Hydrogeology

Hence
One of the few truths that I know - is that the Kama for any scenario does not fall into the Caspian Sea.





Most shrug - yeah, Kama flows into the Volga, and only that - in the Caspian Sea. More erudite remember curious geographical incident: in terms of hydrogeology, actually at the confluence of the Volga flows precisely in Kama: Kama affluent, its source on the confluence than the Volga, it takes more water tributaries, and after the merger as the river goes continuation of the Kama river bed, not the Volga:



However, for the sake of accuracy hydrological historical names do not need to change, but even if there was such a need, then Kame still no luck to reach out to the Caspian Sea, because then it will make for it Visscher, in place of its confluence with the Kama situation is exactly the same as Kama and the Volga:



Ptolemy called Volga River generous, or Pa (Rha flu; some Mordovian languages ​​it is still called Rav). So at a very early copy of Ptolemy's map name Rha signed Kama. Volga is drawn as a tributary without a name.
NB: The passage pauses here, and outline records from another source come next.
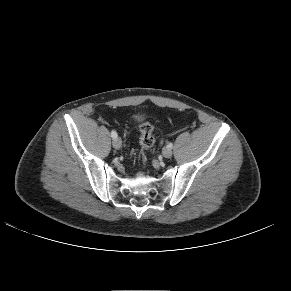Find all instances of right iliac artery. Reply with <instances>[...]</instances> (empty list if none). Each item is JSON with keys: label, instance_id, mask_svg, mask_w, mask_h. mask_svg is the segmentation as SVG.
Returning <instances> with one entry per match:
<instances>
[{"label": "right iliac artery", "instance_id": "obj_1", "mask_svg": "<svg viewBox=\"0 0 291 291\" xmlns=\"http://www.w3.org/2000/svg\"><path fill=\"white\" fill-rule=\"evenodd\" d=\"M111 137H112L113 139L117 138V133H116V131H114V130L111 131Z\"/></svg>", "mask_w": 291, "mask_h": 291}]
</instances>
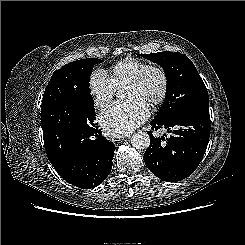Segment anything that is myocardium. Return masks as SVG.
Masks as SVG:
<instances>
[{
  "label": "myocardium",
  "mask_w": 245,
  "mask_h": 245,
  "mask_svg": "<svg viewBox=\"0 0 245 245\" xmlns=\"http://www.w3.org/2000/svg\"><path fill=\"white\" fill-rule=\"evenodd\" d=\"M152 72L157 73L161 80V88L158 95L149 101L150 105L157 106L164 102L169 88L168 75L163 67L158 65H148L143 70H141L136 76H134L130 81H128L125 86H140L141 84H143L147 76Z\"/></svg>",
  "instance_id": "myocardium-1"
}]
</instances>
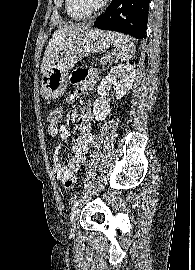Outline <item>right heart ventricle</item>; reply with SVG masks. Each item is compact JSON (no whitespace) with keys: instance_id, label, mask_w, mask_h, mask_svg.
<instances>
[{"instance_id":"1","label":"right heart ventricle","mask_w":195,"mask_h":270,"mask_svg":"<svg viewBox=\"0 0 195 270\" xmlns=\"http://www.w3.org/2000/svg\"><path fill=\"white\" fill-rule=\"evenodd\" d=\"M65 9L67 14L74 20H85L89 15L80 12L74 5L73 0H65Z\"/></svg>"}]
</instances>
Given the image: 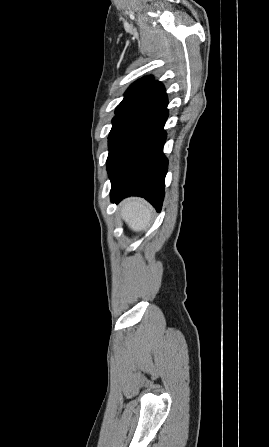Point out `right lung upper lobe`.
<instances>
[{
    "label": "right lung upper lobe",
    "mask_w": 269,
    "mask_h": 447,
    "mask_svg": "<svg viewBox=\"0 0 269 447\" xmlns=\"http://www.w3.org/2000/svg\"><path fill=\"white\" fill-rule=\"evenodd\" d=\"M164 93V86L160 82L154 81L152 76L141 78L125 92V97L117 106L116 113L129 115L148 106Z\"/></svg>",
    "instance_id": "right-lung-upper-lobe-1"
}]
</instances>
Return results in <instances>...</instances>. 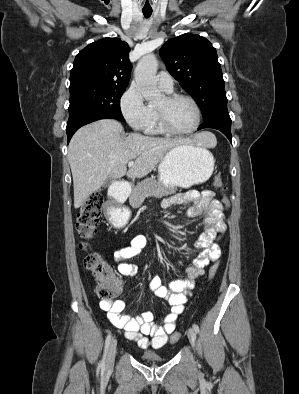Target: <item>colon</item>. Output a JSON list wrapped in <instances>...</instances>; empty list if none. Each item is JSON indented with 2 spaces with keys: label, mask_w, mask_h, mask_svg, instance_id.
Instances as JSON below:
<instances>
[{
  "label": "colon",
  "mask_w": 299,
  "mask_h": 394,
  "mask_svg": "<svg viewBox=\"0 0 299 394\" xmlns=\"http://www.w3.org/2000/svg\"><path fill=\"white\" fill-rule=\"evenodd\" d=\"M213 185L223 193V204L228 208L229 201L225 195L226 186L220 175L215 176ZM104 202L101 193H93L82 205L77 216V230L84 239L81 244L86 251L84 258L85 268L90 271L95 278L96 293L104 301H112L120 293L122 288L121 280L115 275L112 267L104 259L103 255L91 249L89 240L93 238L101 216V208ZM218 271V263H214L209 270V278L213 279ZM180 338V333L171 335V342L176 343Z\"/></svg>",
  "instance_id": "1"
}]
</instances>
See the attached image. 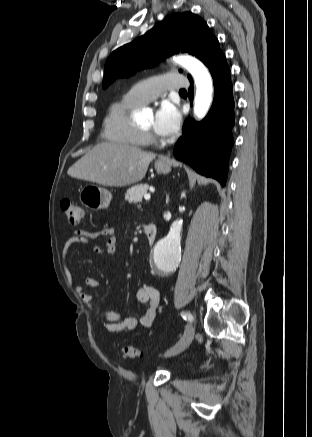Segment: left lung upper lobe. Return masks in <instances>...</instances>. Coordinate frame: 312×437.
Listing matches in <instances>:
<instances>
[{
    "mask_svg": "<svg viewBox=\"0 0 312 437\" xmlns=\"http://www.w3.org/2000/svg\"><path fill=\"white\" fill-rule=\"evenodd\" d=\"M180 51L195 55L208 67L221 49L217 38L197 15L191 12L169 15L143 36L111 53L105 63L102 86L105 89L116 78L128 77L137 69L153 66ZM188 78L192 80L190 75Z\"/></svg>",
    "mask_w": 312,
    "mask_h": 437,
    "instance_id": "obj_1",
    "label": "left lung upper lobe"
}]
</instances>
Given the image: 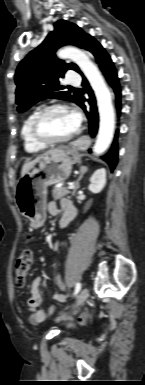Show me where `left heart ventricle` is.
Instances as JSON below:
<instances>
[{
    "label": "left heart ventricle",
    "instance_id": "b2bd125f",
    "mask_svg": "<svg viewBox=\"0 0 145 385\" xmlns=\"http://www.w3.org/2000/svg\"><path fill=\"white\" fill-rule=\"evenodd\" d=\"M78 125L72 114L55 110L50 112L41 124L42 133L50 139H61L72 134Z\"/></svg>",
    "mask_w": 145,
    "mask_h": 385
}]
</instances>
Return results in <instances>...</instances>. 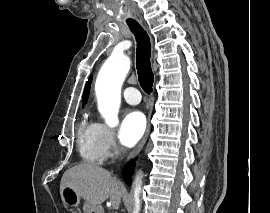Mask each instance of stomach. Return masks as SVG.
<instances>
[{
  "label": "stomach",
  "instance_id": "1",
  "mask_svg": "<svg viewBox=\"0 0 270 213\" xmlns=\"http://www.w3.org/2000/svg\"><path fill=\"white\" fill-rule=\"evenodd\" d=\"M62 200L69 206L77 207L81 198L78 196L75 189L67 185L61 191ZM83 213H103V209L100 206H92L87 202L83 205Z\"/></svg>",
  "mask_w": 270,
  "mask_h": 213
}]
</instances>
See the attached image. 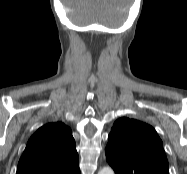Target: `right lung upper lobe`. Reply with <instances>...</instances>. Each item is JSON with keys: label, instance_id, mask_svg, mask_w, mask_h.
<instances>
[{"label": "right lung upper lobe", "instance_id": "1", "mask_svg": "<svg viewBox=\"0 0 187 174\" xmlns=\"http://www.w3.org/2000/svg\"><path fill=\"white\" fill-rule=\"evenodd\" d=\"M16 174H80L70 128L56 122L38 129L27 143Z\"/></svg>", "mask_w": 187, "mask_h": 174}]
</instances>
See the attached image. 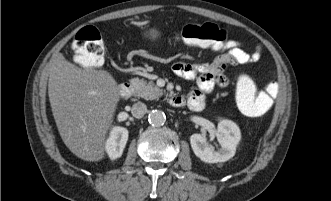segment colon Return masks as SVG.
<instances>
[{
  "label": "colon",
  "mask_w": 331,
  "mask_h": 201,
  "mask_svg": "<svg viewBox=\"0 0 331 201\" xmlns=\"http://www.w3.org/2000/svg\"><path fill=\"white\" fill-rule=\"evenodd\" d=\"M185 44L221 50L227 40L224 29L213 23L186 25L176 33ZM76 61L87 69L98 68L104 63V43L98 30L92 26L81 29L73 42ZM278 94L276 82L260 90L249 76H240L235 86L239 109L246 115L257 117L267 113Z\"/></svg>",
  "instance_id": "1"
}]
</instances>
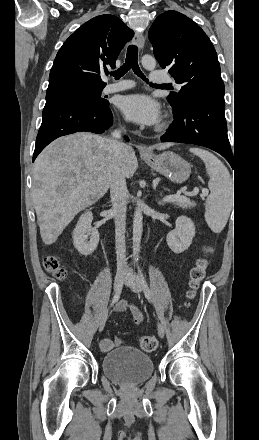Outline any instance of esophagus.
Returning a JSON list of instances; mask_svg holds the SVG:
<instances>
[{"label":"esophagus","mask_w":259,"mask_h":440,"mask_svg":"<svg viewBox=\"0 0 259 440\" xmlns=\"http://www.w3.org/2000/svg\"><path fill=\"white\" fill-rule=\"evenodd\" d=\"M133 42L135 45H137L139 47V49H142L144 47V43H145L144 35L141 33H135ZM139 149H140V152L145 155H149L152 153L151 149L145 144H141Z\"/></svg>","instance_id":"esophagus-1"}]
</instances>
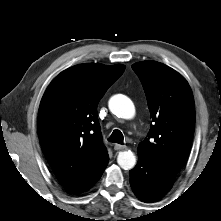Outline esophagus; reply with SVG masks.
Masks as SVG:
<instances>
[{
    "instance_id": "1",
    "label": "esophagus",
    "mask_w": 221,
    "mask_h": 221,
    "mask_svg": "<svg viewBox=\"0 0 221 221\" xmlns=\"http://www.w3.org/2000/svg\"><path fill=\"white\" fill-rule=\"evenodd\" d=\"M114 149L115 150H123V149H126V146L125 145H120V144H115Z\"/></svg>"
}]
</instances>
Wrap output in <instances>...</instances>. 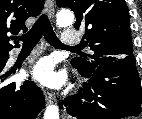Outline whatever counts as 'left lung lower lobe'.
<instances>
[{
	"label": "left lung lower lobe",
	"instance_id": "obj_1",
	"mask_svg": "<svg viewBox=\"0 0 142 119\" xmlns=\"http://www.w3.org/2000/svg\"><path fill=\"white\" fill-rule=\"evenodd\" d=\"M80 74L89 82L64 102L75 119H121L141 114L142 88L135 61H114Z\"/></svg>",
	"mask_w": 142,
	"mask_h": 119
}]
</instances>
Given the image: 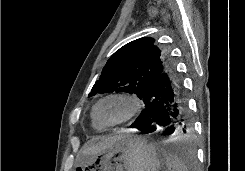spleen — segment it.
I'll return each instance as SVG.
<instances>
[{
  "mask_svg": "<svg viewBox=\"0 0 245 171\" xmlns=\"http://www.w3.org/2000/svg\"><path fill=\"white\" fill-rule=\"evenodd\" d=\"M167 171H189L186 164L175 154L162 150Z\"/></svg>",
  "mask_w": 245,
  "mask_h": 171,
  "instance_id": "obj_1",
  "label": "spleen"
}]
</instances>
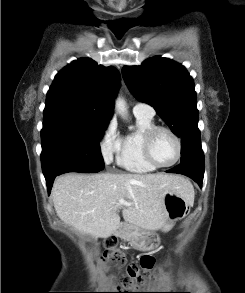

If the Volga-Kama returned the historic name of the times of Ptolemy, the geographical name "Kama" would lose meaning, replaced Priralyu, or, more precisely, the Urals. At the same time Europe's longest river, which flows into the Caspian Sea, for historical reasons, has no single name, and its individual sections called Volga, Kama and Vishera.

The word "Wisher", however, no relation to Ra does not and goes back to the Finno-Ugric Voyshor or Voyshur - "Clean River".